**** QUOTED PASSAGE
Sunday, May 16, 2004

In the final weeks of the 2002 campaign, when the Texas Association of Business needed a strong hand to steer its $1.9 million advertising campaign, lobbyist Mike Toomey took charge. Toomey, a TAB board member, supervised meetings, worked on pieces mailed to voters and helped raise money, according to sources familiar with the advertising effort that has been the focus of a yearlong investigation into whether the undisclosed corporate spending was illegal.

GOP heavyweight Toomey led key ad effort

AT&T, Aetna and Cigna helped pay for '02 mailings

By Laylan Copelin, Austin American-Statesman
Sunday, May 16, 2004

In the final weeks of the 2002 campaign, when the Texas Association of Business needed a strong hand to steer its $1.9 million advertising campaign, lobbyist Mike Toomey took charge. Toomey, a TAB board member, supervised meetings, worked on pieces mailed to voters and helped raise money, according to sources familiar with the advertising effort that has been the focus of a yearlong investigation into whether the undisclosed corporate spending was illegal.

AT&T Corp., insurance companies Aetna Inc. and Cigna Corp., all TAB members and Toomey's clients, were among the corporations that helped pay for the ads, according to a source. Company officials confirmed TAB membership, but declined comment, citing the continuing grand jury investigation.

Another Toomey client, Texans for Lawsuit Reform, the state's top-spending political committee, sent its executive, Matt Welch, to numerous Toomey-led meetings whose goal was to elect more Republicans to the Texas House of Representatives. Rounding out the meetings were business association lobbyists, public relations specialists and John Colyandro with Texans for a Republican Majority, the political committee chaired by U.S. House Majority Leader Tom DeLay, R-Sugar Land.
********
### WHAT TO DO
1. From the article on Toomey and the 2002 ad campaign, reproduce the passage starting at "Another Toomey client, Texans" and ending at "DeLay, R-Sugar Land.".
2. Answer these questions from the article on Toomey and the 2002 ad campaign:
(a) How much was the Texas Association of Business advertising campaign worth?
(b) Whom did Texans for Lawsuit Reform send to the Toomey-led meetings?
(c) What reason did company officials give for declining comment?
**** SOURCE INFORMATION
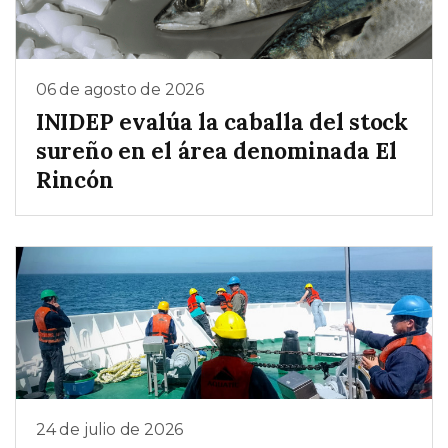
06 de agosto de 2026
INIDEP evalúa la caballa del stock
sureño en el área denominada El
Rincón
24 de julio de 2026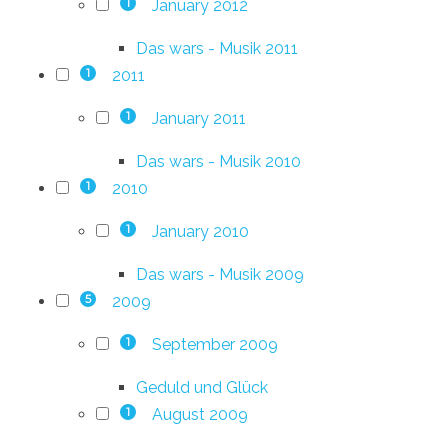
January 2012
1
Das wars - Musik 2011
2011
1
January 2011
1
Das wars - Musik 2010
2010
1
January 2010
1
Das wars - Musik 2009
2009
5
September 2009
1
Geduld und Glück
August 2009
1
********
### SOLUTIONS IN ORDER
1.
Another Toomey client, Texans for Lawsuit Reform, the state's top-spending political committee, sent its executive, Matt Welch, to numerous Toomey-led meetings whose goal was to elect more Republicans to the Texas House of Representatives. Rounding out the meetings were business association lobbyists, public relations specialists and John Colyandro with Texans for a Republican Majority, the political committee chaired by U.S. House Majority Leader Tom DeLay, R-Sugar Land.

2.
(a) $1.9 million
(b) Its executive, Matt Welch
(c) The continuing grand jury investigation